Emergency department visits have increased by almost 50% from 1995 to 2017 in the US. The coronavirus threat is pushing nowadays more people to visit an emergency room so this percentage is going to increase further. Also, during the years from 1995 to 2007 has grown the rate of emergency room visits reaching 445 visits per thousand residents in 2017 compared to 360 in 1995. Furthermore, nationwide, patients who are ultimately admitted to the hospital spend a median of 103 minutes waiting in the emergency department for an inpatient room after the doctor decides to admit them.

Researchers at AutoInsurance.org analyzed data from the Centers for Disease Control and Prevention (CDC) and the Kaiser Family Foundation to find which states have the longest emergency department wait times. Researchers ranked the top 10 states with the longest median wait times for patients that are ultimately admitted to the hospital as inpatients and the findings were published in March 2020.

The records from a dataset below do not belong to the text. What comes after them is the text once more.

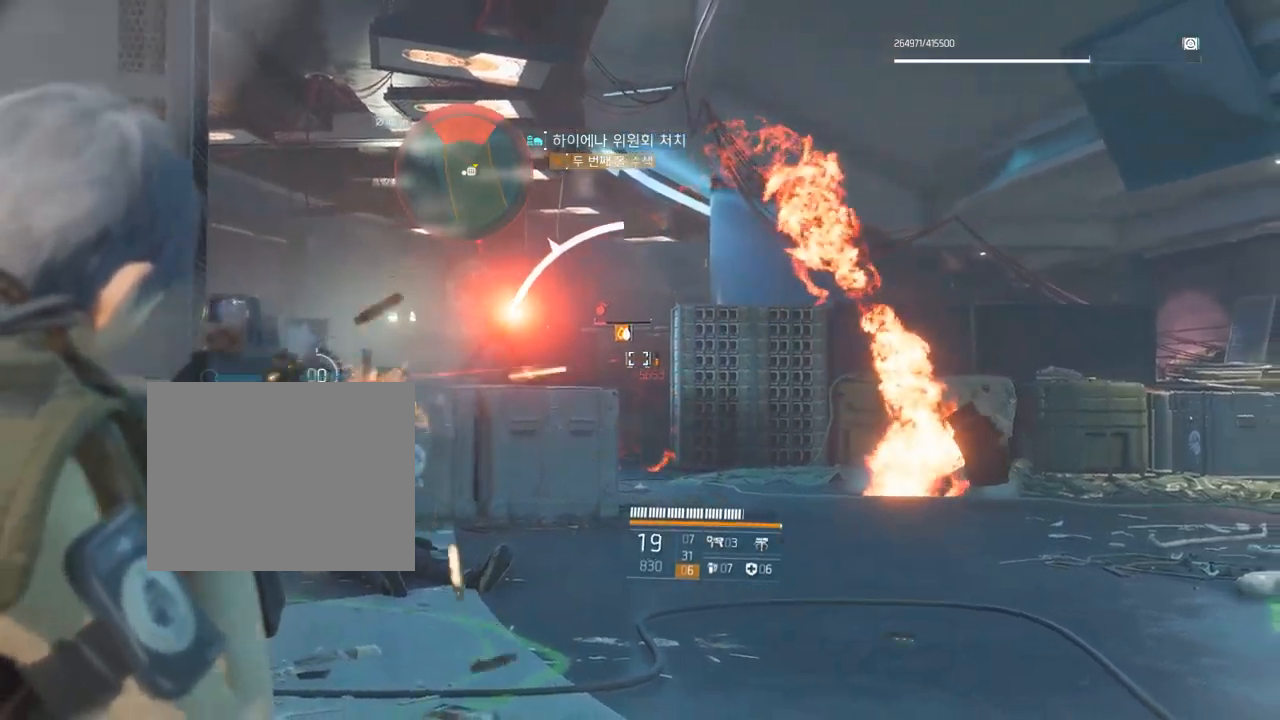
{"dt_ms": 500, "buttons": [], "left_stick": "center", "events": []}
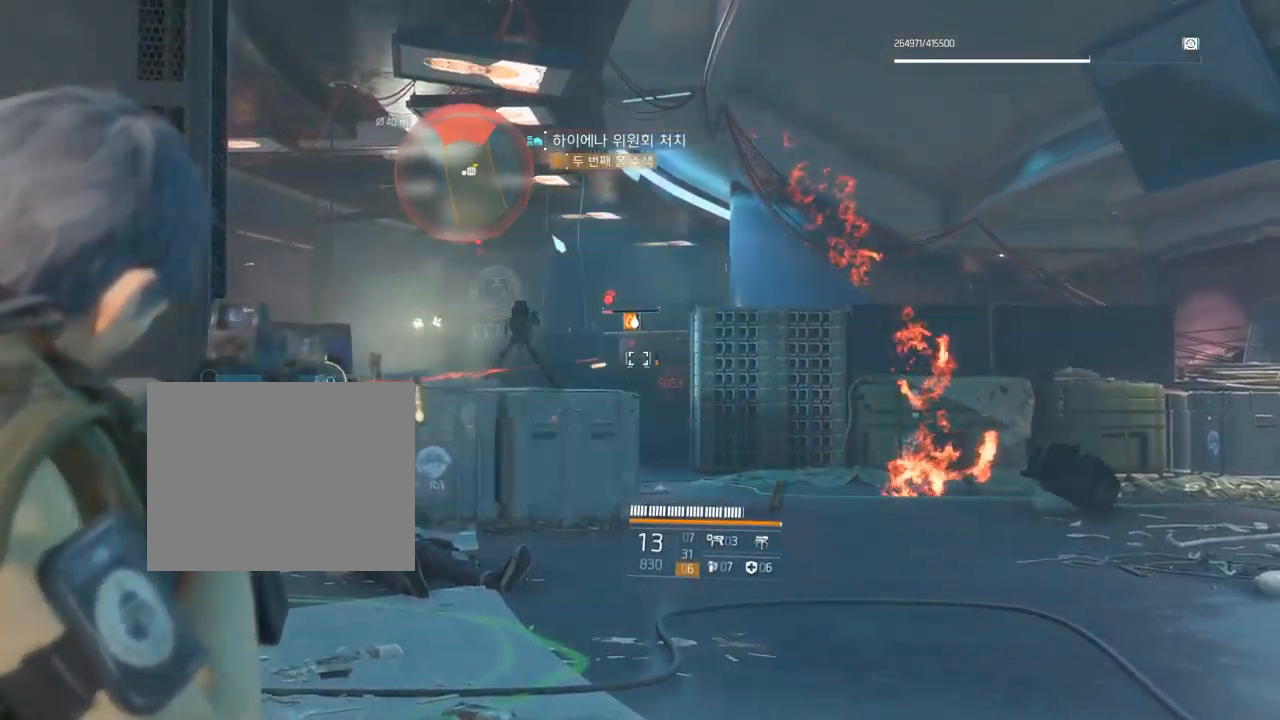
{"dt_ms": 500, "buttons": [], "left_stick": "center", "events": []}
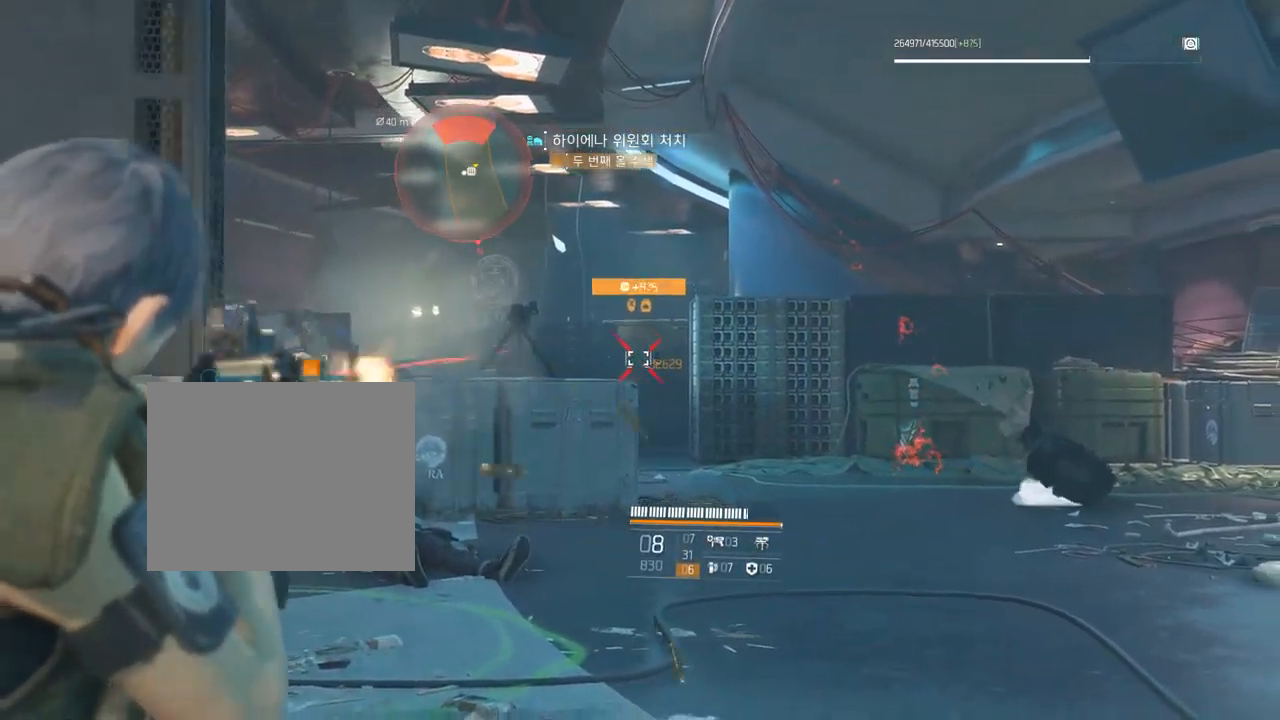
{"dt_ms": 500, "buttons": [], "left_stick": "center", "events": []}
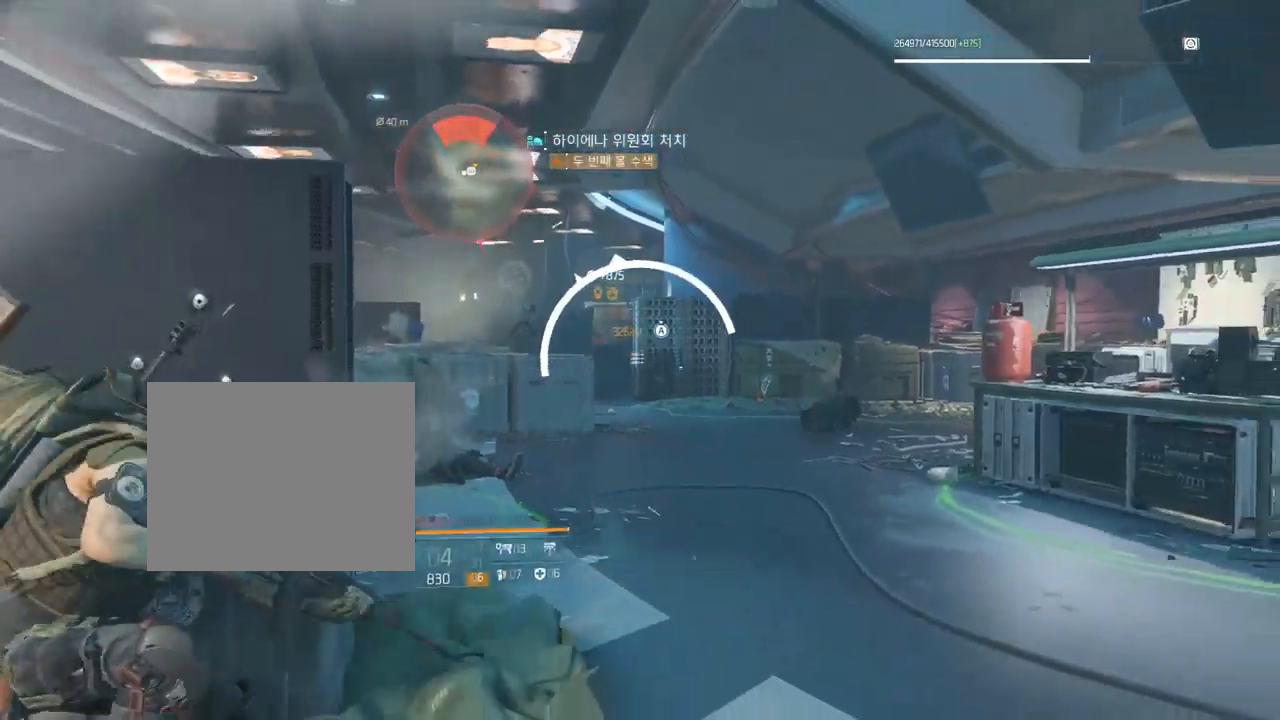
{"dt_ms": 500, "buttons": [], "left_stick": "center", "events": [[267, "left_stick", "up-left"], [367, "left_stick", "center"]]}
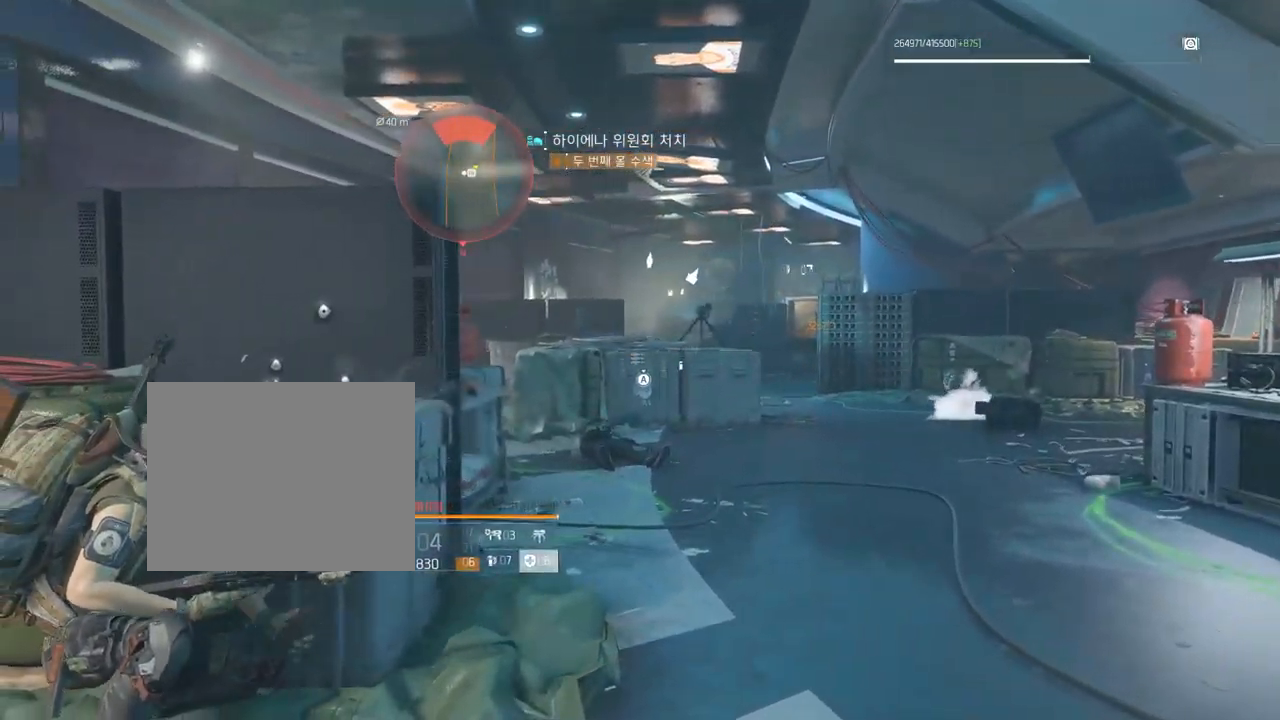
{"dt_ms": 500, "buttons": [], "left_stick": "center", "events": [[184, "SELECT", "down"], [350, "SELECT", "up"]]}
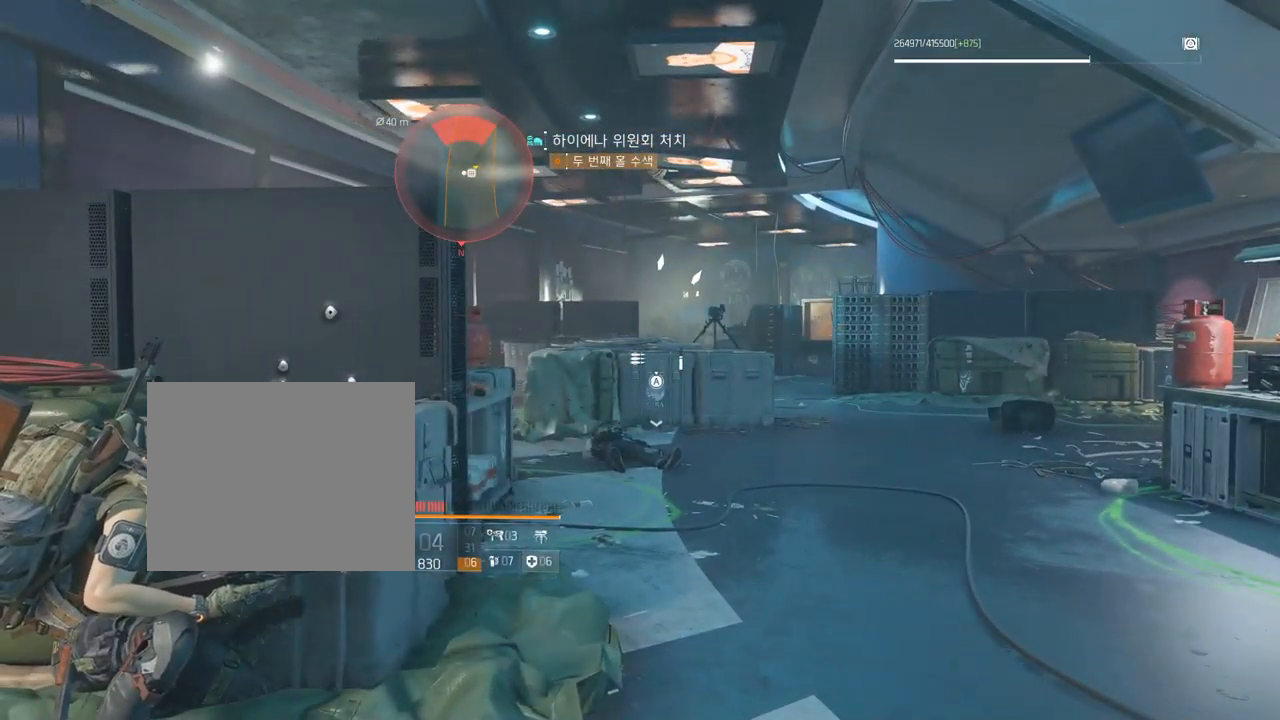
{"dt_ms": 500, "buttons": [], "left_stick": "center", "events": []}
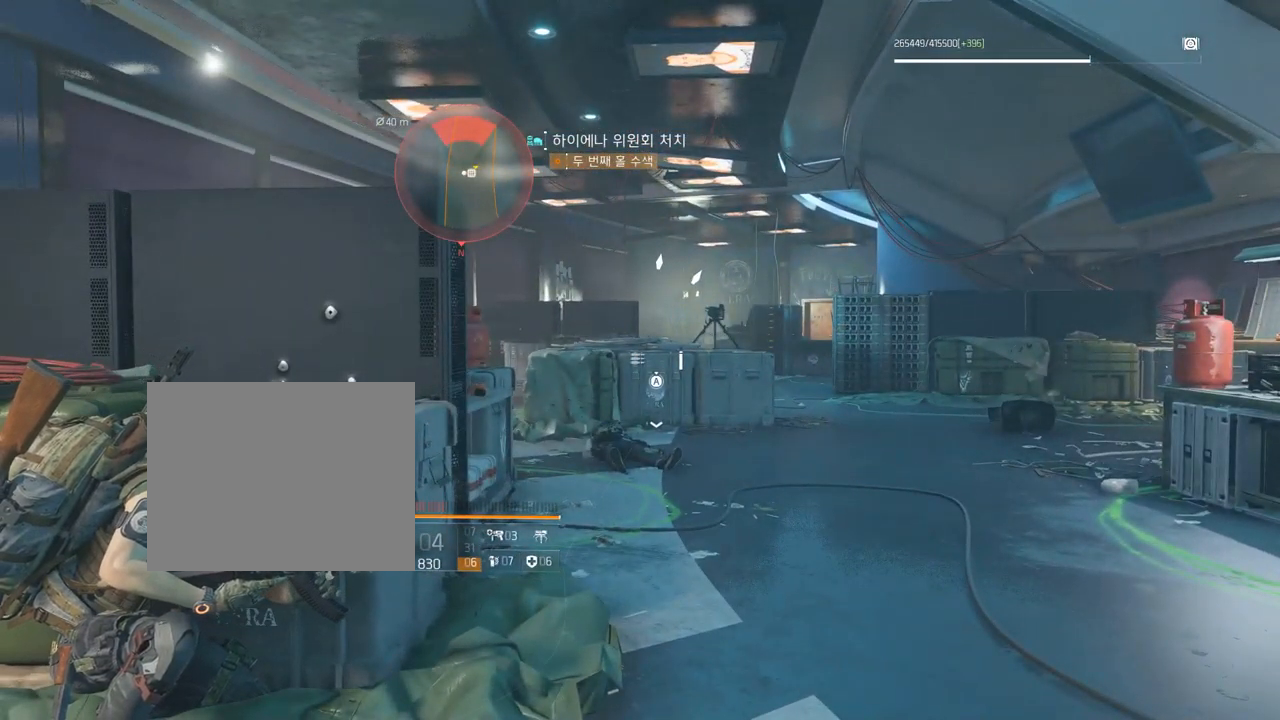
{"dt_ms": 500, "buttons": [], "left_stick": "center", "events": []}
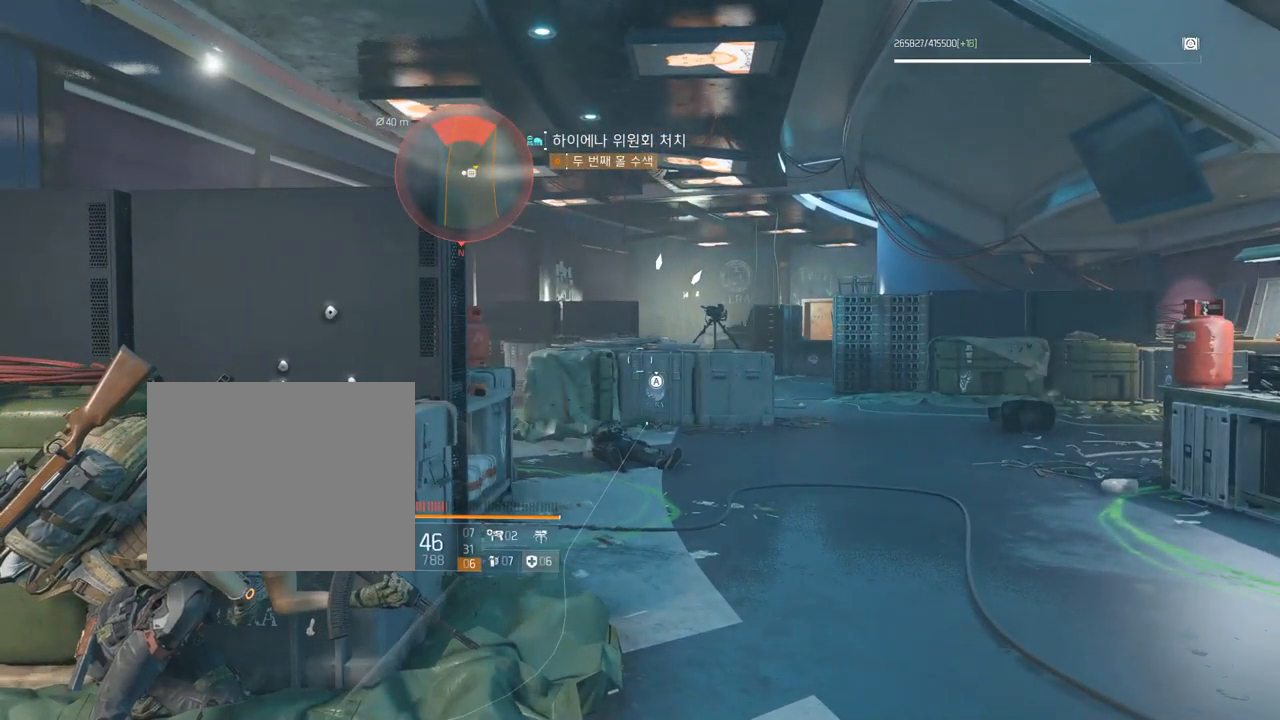
{"dt_ms": 1000, "buttons": [], "left_stick": "center"}
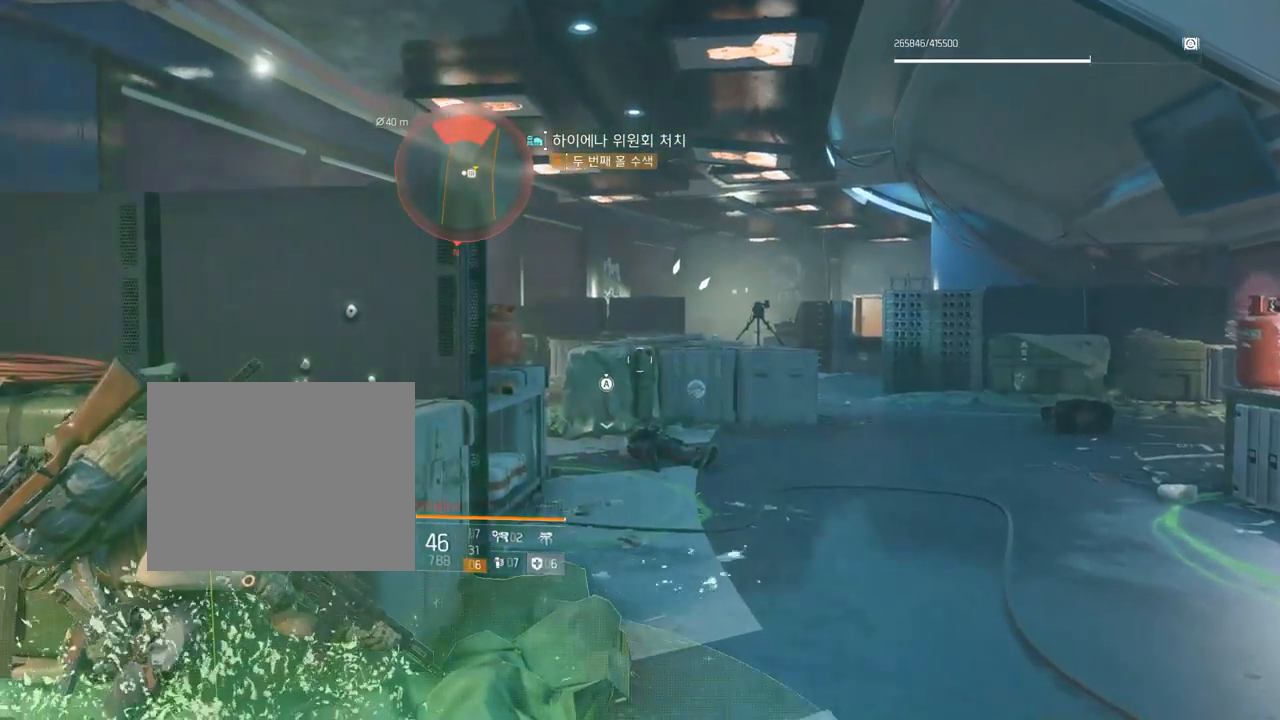
{"dt_ms": 484, "buttons": [], "left_stick": "right", "events": [[401, "left_stick", "right"]]}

These are the top 10 states with the longest emergency department wait times:

  1. District of Columbia
    Median time waiting for inpatient room: 286 minutes
    Median time in the emergency department (discharged patients): 236 minutes
    Percentage of patients leaving before being seen: 3%
    Emergency department visits per 1k residents: 698
  2. Delaware
    Median time waiting for inpatient room: 153 minutes
    Median time in the emergency department (discharged patients): 186 minutes
    Percentage of patients leaving before being seen: 4%
    Emergency department visits per 1k residents: 467
  3. New York
    Median time waiting for inpatient room: 153 minutes
    Median time in the emergency department (discharged patients): 178 minutes
    Percentage of patients leaving before being seen: 2%
    Emergency department visits per 1k residents: 433
  4. Maryland
    Median time waiting for inpatient room: 152 minutes
    Median time in the emergency department (discharged patients): 210 minutes
    Percentage of patients leaving before being seen: 3%
    Emergency department visits per 1k residents: 392
  5. Connecticut
    Median time waiting for inpatient room: 152 minutes
    Median time in the emergency department (discharged patients): 159 minutes
    Percentage of patients leaving before being seen: 1%
    Emergency department visits per 1k residents: 480

  6. New Jersey
    Median time waiting for inpatient room: 150 minutes
    Median time in the emergency department (discharged patients): 166 minutes
    Percentage of patients leaving before being seen: 2%
    Emergency department visits per 1k residents: 231
  7. California
    Median time waiting for inpatient room: 150 minutes
    Median time in the emergency department (discharged patients): 160 minutes
    Percentage of patients leaving before being seen: 2%
    Emergency department visits per 1k residents: 341
  8. Rhode Island
    Median time waiting for inpatient room: 147 minutes
    Median time in the emergency department (discharged patients): 185 minutes
    Percentage of patients leaving before being seen: 3%
    Emergency department visits per 1k residents: 390
  9. Massachusetts
    Median time waiting for inpatient room: 131 minutes
    Median time in the emergency department (discharged patients): 173 minutes
    Percentage of patients leaving before being seen: 2%
    Emergency department visits per 1k residents: 485
  10. Hawaii
    Median time waiting for inpatient room: 131 minutes
    Median time in the emergency department (discharged patients): 122 minutes
    Percentage of patients leaving before being seen: 1%
    Emergency department visits per 1k residents: 317

Not to forget to mention that less than 1% of emergency room visits require immediate attention and only 9.9% are categorized as emergent. While almost a third of emergency department visits are deemed urgent, nearly another third fall into less than urgent categories.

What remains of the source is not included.